◆ **EXTRACTED MATERIAL**:
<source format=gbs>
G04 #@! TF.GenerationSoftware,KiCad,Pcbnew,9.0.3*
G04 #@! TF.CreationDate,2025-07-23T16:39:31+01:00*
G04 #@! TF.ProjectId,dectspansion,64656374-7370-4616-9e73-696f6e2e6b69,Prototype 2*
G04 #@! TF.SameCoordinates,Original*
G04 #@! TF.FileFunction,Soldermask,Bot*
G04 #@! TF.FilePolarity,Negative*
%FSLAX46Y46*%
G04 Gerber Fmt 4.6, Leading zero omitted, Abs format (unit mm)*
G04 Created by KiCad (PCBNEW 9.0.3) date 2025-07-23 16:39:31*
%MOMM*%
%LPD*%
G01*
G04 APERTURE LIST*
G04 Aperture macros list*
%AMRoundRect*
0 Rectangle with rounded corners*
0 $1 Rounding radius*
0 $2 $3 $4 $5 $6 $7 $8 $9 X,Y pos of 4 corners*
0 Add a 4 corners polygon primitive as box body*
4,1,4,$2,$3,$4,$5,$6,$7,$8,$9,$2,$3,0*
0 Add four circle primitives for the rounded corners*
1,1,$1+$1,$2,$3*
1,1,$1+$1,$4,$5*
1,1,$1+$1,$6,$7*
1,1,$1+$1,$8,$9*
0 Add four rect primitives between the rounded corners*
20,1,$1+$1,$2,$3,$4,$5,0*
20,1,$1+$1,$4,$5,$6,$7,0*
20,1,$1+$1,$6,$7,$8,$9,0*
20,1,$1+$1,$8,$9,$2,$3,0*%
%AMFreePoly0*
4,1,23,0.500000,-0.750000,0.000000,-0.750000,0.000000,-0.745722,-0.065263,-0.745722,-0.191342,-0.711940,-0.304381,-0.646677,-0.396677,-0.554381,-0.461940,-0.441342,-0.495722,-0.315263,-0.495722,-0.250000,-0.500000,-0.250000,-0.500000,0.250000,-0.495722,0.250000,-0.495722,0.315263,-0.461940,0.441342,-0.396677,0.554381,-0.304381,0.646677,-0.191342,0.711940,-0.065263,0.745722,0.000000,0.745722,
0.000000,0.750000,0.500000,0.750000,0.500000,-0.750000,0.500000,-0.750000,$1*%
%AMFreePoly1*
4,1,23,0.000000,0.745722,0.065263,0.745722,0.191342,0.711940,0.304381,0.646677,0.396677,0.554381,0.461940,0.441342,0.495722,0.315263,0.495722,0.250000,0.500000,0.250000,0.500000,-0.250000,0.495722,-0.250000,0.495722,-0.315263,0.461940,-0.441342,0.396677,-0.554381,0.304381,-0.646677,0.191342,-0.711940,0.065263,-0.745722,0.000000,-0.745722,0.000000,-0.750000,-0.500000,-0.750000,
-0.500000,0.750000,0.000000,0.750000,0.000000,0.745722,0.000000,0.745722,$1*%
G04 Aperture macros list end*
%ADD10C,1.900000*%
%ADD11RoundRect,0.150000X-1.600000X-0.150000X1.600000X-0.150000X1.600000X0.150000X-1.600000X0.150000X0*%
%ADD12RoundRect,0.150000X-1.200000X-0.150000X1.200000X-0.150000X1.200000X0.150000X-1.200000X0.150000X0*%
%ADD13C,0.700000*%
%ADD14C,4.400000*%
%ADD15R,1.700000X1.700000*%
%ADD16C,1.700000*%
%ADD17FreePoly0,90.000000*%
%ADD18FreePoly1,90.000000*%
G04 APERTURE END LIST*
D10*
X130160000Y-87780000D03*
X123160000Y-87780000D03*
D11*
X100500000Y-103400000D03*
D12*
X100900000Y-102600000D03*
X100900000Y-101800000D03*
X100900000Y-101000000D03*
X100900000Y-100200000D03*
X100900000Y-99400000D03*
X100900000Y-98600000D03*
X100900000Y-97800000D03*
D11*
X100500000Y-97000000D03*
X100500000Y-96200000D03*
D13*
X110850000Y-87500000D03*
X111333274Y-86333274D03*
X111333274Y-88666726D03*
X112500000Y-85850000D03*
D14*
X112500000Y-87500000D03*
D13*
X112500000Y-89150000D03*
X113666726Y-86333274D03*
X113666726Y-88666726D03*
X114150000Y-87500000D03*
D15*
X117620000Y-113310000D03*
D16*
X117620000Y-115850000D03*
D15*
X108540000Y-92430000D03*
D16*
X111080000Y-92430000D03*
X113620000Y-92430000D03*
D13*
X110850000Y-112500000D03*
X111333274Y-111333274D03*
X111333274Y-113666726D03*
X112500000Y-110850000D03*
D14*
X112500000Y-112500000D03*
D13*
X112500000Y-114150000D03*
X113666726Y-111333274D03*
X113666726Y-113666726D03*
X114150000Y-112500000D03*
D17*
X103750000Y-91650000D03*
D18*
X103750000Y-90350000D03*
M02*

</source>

...

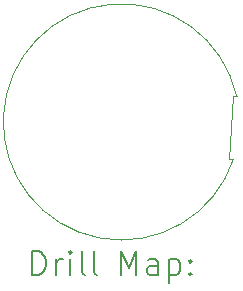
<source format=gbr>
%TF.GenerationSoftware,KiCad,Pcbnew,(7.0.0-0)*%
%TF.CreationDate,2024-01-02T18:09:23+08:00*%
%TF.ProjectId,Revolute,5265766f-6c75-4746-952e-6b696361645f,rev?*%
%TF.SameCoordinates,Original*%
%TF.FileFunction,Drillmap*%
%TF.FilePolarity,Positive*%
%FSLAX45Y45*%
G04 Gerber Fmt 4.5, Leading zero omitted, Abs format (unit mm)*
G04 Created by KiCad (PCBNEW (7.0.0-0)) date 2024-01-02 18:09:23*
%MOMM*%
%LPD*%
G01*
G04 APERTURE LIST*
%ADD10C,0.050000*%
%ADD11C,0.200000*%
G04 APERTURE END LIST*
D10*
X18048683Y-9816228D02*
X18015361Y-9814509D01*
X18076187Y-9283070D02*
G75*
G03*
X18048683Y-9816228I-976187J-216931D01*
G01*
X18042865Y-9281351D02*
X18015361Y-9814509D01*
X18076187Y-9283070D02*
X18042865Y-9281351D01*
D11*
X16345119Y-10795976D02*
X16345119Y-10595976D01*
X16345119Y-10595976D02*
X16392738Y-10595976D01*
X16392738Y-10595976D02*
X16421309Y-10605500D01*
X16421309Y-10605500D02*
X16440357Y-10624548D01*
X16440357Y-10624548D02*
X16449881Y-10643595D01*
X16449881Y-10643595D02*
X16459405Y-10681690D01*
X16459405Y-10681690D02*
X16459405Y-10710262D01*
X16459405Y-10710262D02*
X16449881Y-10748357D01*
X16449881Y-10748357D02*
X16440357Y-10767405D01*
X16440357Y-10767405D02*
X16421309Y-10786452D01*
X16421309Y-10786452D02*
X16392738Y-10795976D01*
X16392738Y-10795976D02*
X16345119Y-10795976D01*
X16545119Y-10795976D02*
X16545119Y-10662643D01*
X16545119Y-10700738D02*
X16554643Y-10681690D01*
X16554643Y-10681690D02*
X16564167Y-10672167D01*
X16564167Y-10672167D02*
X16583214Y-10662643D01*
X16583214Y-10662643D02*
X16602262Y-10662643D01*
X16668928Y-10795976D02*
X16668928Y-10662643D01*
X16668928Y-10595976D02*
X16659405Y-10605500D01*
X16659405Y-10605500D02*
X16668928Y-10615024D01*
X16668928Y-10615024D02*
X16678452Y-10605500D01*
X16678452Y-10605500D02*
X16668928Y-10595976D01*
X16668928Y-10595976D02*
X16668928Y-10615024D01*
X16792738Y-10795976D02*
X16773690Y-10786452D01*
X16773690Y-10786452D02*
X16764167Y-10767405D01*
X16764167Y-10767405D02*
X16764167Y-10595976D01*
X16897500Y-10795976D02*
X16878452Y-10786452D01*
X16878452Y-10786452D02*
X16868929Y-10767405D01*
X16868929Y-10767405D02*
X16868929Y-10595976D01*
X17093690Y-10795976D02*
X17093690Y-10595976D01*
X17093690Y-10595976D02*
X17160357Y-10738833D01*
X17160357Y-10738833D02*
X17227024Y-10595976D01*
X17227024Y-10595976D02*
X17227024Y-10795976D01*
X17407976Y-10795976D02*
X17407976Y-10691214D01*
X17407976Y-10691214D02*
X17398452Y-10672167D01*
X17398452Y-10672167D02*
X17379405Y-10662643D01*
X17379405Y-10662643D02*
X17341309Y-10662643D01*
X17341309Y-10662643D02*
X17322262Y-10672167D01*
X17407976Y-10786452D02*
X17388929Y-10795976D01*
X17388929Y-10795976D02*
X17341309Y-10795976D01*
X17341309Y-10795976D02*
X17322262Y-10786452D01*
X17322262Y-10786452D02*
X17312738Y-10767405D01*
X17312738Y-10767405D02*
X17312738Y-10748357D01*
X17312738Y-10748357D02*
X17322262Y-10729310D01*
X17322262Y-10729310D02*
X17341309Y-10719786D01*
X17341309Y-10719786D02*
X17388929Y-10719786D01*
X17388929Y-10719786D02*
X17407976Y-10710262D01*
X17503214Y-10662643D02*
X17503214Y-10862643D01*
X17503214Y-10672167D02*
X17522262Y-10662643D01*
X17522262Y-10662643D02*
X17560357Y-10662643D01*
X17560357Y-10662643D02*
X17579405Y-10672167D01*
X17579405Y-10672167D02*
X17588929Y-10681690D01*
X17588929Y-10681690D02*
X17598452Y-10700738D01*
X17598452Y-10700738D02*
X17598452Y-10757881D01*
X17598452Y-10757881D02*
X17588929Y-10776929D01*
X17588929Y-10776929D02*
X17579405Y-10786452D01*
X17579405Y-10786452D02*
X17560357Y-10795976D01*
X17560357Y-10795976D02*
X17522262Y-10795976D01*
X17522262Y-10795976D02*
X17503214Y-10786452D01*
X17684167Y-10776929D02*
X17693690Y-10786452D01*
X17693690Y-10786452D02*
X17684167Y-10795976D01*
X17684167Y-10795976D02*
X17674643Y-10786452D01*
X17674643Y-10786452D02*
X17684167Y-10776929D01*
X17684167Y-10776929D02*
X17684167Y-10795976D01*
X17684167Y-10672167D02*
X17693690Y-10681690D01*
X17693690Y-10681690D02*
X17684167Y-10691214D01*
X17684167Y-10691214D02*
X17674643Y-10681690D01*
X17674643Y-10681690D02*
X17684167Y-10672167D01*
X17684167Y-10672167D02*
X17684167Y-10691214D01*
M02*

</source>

◆ **TASK OBJECTIVE**:
When you reach the line containing "X16764167Y-10767405D01*" in the data above, start copying exactly, and stop after the line containing "X17341309Y-10662643D01*".

◆ **EXERCISE SOLUTION**:
X16764167Y-10767405D01*
X16764167Y-10767405D02*
X16764167Y-10595976D01*
X16897500Y-10795976D02*
X16878452Y-10786452D01*
X16878452Y-10786452D02*
X16868929Y-10767405D01*
X16868929Y-10767405D02*
X16868929Y-10595976D01*
X17093690Y-10795976D02*
X17093690Y-10595976D01*
X17093690Y-10595976D02*
X17160357Y-10738833D01*
X17160357Y-10738833D02*
X17227024Y-10595976D01*
X17227024Y-10595976D02*
X17227024Y-10795976D01*
X17407976Y-10795976D02*
X17407976Y-10691214D01*
X17407976Y-10691214D02*
X17398452Y-10672167D01*
X17398452Y-10672167D02*
X17379405Y-10662643D01*
X17379405Y-10662643D02*
X17341309Y-10662643D01*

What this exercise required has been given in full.